During the brutal summers in Australia, temperatures regularly rise to well over 100 degrees Fahrenheit. This February (southern hemisphere Summer), when temperatures were peaking in Adelaide and across the continent, there was a problem. Australia, a major energy exporter, didn’t have enough natural gas to run the power plants to keep the air conditioning on. As a result, when things got particularly bad one night, 90,000 homes in Adelaide had their power cut to prevent wider blackouts.
How, you may be asking, can this happen in a country that exports natural gas and coal to the Pacific rim? Rachel Pannett explains at the Wall Street Journal:
Resource-rich Australia has an energy crisis, one that offers lessons for America as it prepares to vastly increase natural-gas shipments abroad.
Australia now exports so much liquefied natural gas, or LNG, it may overtake No. 1 exporter Qatar within several years. It exported 62% of its gas production last year, according to the BP Statistical Review of World Energy.

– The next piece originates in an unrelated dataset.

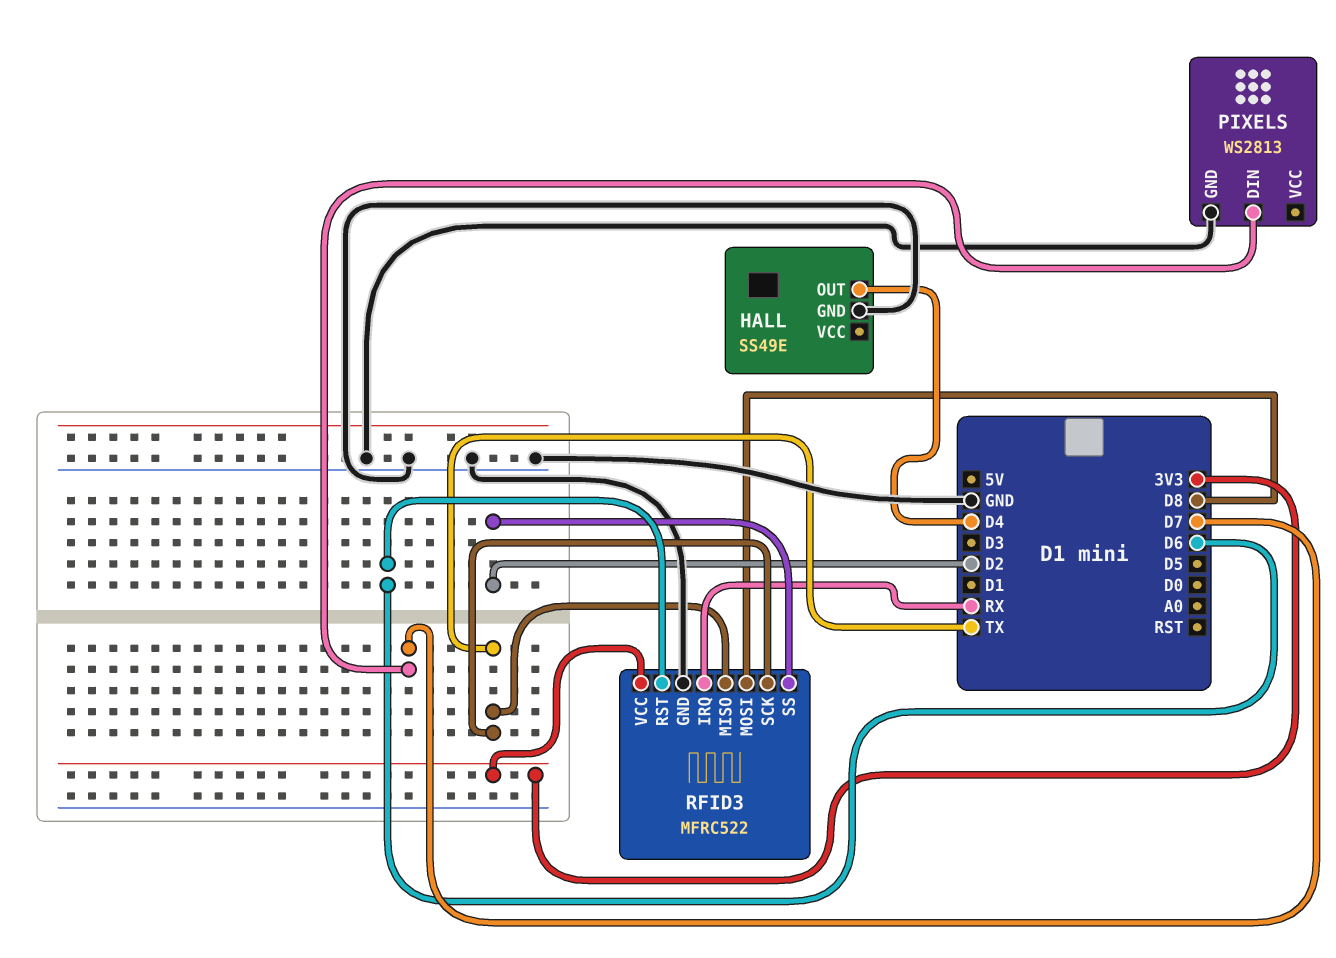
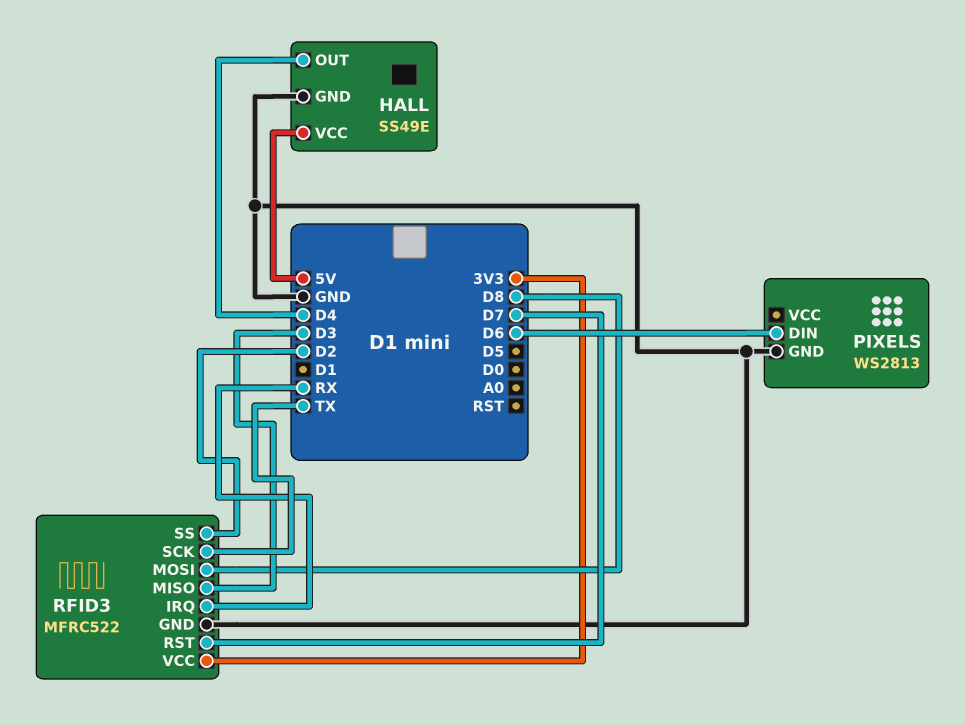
HALL pin VCC: none -> 5V
PIXELS pin DIN: D7 -> D6
RFID3 pin MISO: TX -> D3
RFID3 pin RST: D6 -> D7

Yet its policy makers didn’t ensure enough gas would remain at home. As exports increased from new LNG facilities in eastern Australia, some state governments let aging coal plants close and accelerated a push toward renewable energy for environmental concerns. That left the regions more reliant on gas for power, especially when intermittent sources such as wind and solar weren’t sufficient.
Shortages drove domestic gas prices earlier this year in some markets in eastern Australia to as high as $17 per million British thermal units for smaller gas users such as manufacturers. On the spot market, gas prices have gone from below $1 in 2014 to roughly $7 today—well above the roughly $3 that prevails in the U.S.—causing havoc around the country.